Interviewer: What was the work environment like?
U.S. Air Force Recruiting Assistant: It’s very professional. While we’re at a university, there are many non-military influences that are around us. Uniforms and regulations and the way we go about doing our jobs are strictly military. We do our best to be professionals in all that we do and pretty much exude the Air Force core values, which are “Integrity First,” “Service Before Self,” and “Excellence in All We Do,” which are perfect to be found in any job, but it is our duty to exude those core values.
Interviewer: What qualities do you look for in an applicant?
U.S. Air Force Recruiting Assistant: Hunger is a great thing to look for. There are many young adults that are looking for a way to serve their country, and many of which have talents like I did coming into college, that want to use them for something greater than the private sector. They can use their talents in a way that protect the people they care about and defend the freedoms of this country. Our job is to say there is a way to do that as well as go to a university at the same time. If you’re unable to pay for it, and you’re good enough to earn that position, that job, Air Force ROTC will give you a scholarship to come to university and work in Air Force ROTC towards commissioning as an officer after four years.

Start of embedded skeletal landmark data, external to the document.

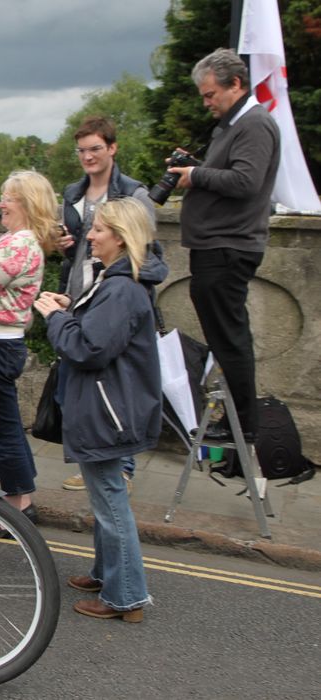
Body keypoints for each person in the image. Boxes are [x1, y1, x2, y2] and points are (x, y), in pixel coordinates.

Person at [35, 197, 167, 622]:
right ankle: (106, 573)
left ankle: (126, 596)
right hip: (110, 406)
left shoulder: (122, 288)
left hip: (108, 410)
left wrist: (55, 318)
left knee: (110, 502)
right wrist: (72, 308)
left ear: (121, 238)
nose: (89, 236)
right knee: (104, 499)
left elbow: (87, 348)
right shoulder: (119, 281)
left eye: (98, 231)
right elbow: (102, 334)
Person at [168, 48, 280, 442]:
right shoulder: (234, 125)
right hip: (216, 245)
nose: (206, 103)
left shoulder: (254, 124)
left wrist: (196, 175)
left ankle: (242, 427)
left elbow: (246, 182)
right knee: (224, 338)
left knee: (230, 339)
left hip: (228, 247)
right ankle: (235, 422)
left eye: (210, 94)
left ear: (235, 84)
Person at [58, 116, 155, 493]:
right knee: (75, 390)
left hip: (111, 297)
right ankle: (96, 465)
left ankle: (120, 469)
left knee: (113, 390)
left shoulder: (133, 194)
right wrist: (65, 248)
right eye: (81, 150)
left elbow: (145, 251)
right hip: (80, 293)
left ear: (112, 148)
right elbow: (77, 252)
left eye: (95, 149)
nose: (88, 157)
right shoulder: (72, 193)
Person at [0, 171, 57, 538]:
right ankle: (22, 498)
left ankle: (19, 505)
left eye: (8, 197)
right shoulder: (15, 239)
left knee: (1, 428)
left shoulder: (20, 244)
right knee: (1, 426)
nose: (0, 203)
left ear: (28, 203)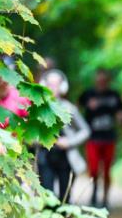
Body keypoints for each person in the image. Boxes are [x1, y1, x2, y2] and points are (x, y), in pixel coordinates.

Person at [37, 69, 90, 204]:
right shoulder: (37, 107)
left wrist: (69, 142)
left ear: (62, 87)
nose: (52, 88)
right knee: (47, 197)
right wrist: (41, 139)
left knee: (65, 198)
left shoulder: (70, 108)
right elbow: (30, 133)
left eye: (56, 85)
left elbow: (85, 131)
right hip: (45, 157)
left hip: (66, 158)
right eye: (50, 84)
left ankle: (64, 216)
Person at [78, 68, 122, 208]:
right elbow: (75, 110)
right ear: (95, 81)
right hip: (92, 138)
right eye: (99, 80)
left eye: (104, 80)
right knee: (93, 169)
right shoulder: (88, 94)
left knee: (106, 170)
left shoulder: (114, 95)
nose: (101, 82)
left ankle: (105, 199)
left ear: (108, 81)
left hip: (109, 138)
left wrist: (121, 117)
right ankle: (94, 193)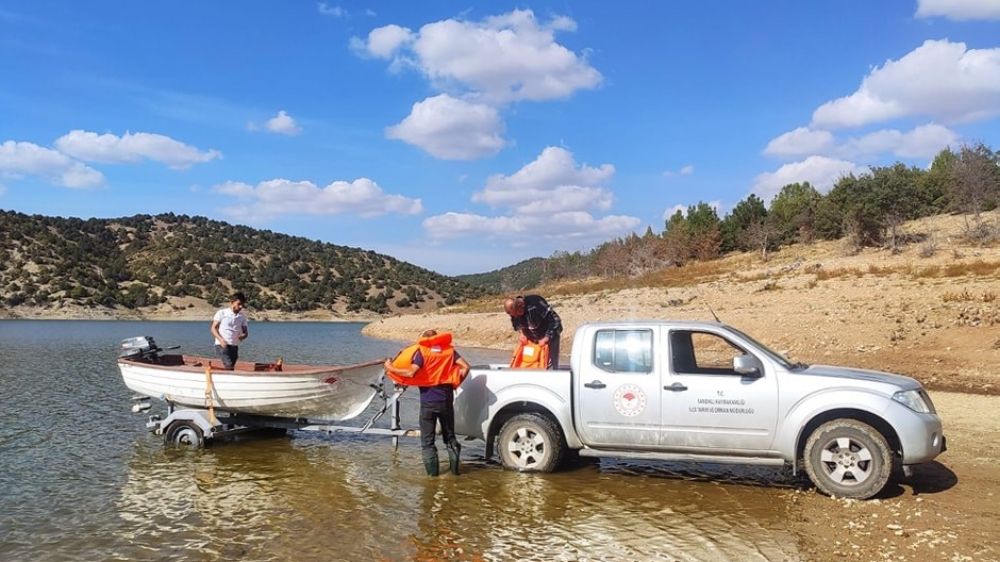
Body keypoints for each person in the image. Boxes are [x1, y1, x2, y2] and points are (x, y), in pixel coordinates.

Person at [383, 330, 470, 477]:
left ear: (425, 340)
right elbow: (466, 367)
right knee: (450, 438)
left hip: (428, 403)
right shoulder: (449, 351)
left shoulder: (422, 353)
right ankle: (455, 473)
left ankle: (432, 478)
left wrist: (390, 367)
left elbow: (411, 373)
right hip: (446, 401)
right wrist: (456, 383)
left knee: (428, 442)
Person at [504, 295, 562, 369]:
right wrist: (522, 334)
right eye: (514, 315)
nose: (517, 315)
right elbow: (516, 323)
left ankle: (552, 371)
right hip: (532, 336)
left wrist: (546, 338)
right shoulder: (514, 312)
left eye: (518, 312)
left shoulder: (535, 304)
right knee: (530, 359)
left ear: (521, 306)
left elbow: (555, 321)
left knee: (549, 361)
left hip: (549, 333)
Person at [210, 292, 248, 370]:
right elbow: (213, 328)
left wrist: (243, 336)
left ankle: (225, 380)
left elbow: (245, 332)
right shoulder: (222, 313)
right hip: (222, 345)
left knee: (231, 367)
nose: (241, 307)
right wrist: (221, 340)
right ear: (232, 302)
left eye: (242, 305)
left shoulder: (242, 317)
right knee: (229, 365)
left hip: (234, 346)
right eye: (239, 304)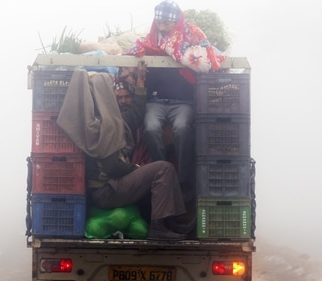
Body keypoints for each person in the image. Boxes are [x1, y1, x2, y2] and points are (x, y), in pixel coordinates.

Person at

Interviewer: What other advice would you give to a job seeker looking to gain employment?
U.S. Air Force Recruiting Assistant: It’s a lot of moving around. While your job is secure, you don’t really have to worry about being fired the next day, if you’re doing your job correctly. There is a lot of moving around – you don’t know where you’re going to be next, necessarily. You have to be willing to adapt to different environments, and again, depending on what job you’re in, in the military, in the Air Force, it could be dangerous, depending on the political or social situations you’re in different parts of the world. You have to be willing to adapt and trust that the chain of command and everything you’ve been trained with is going to protect you and allow you to do your job effectively.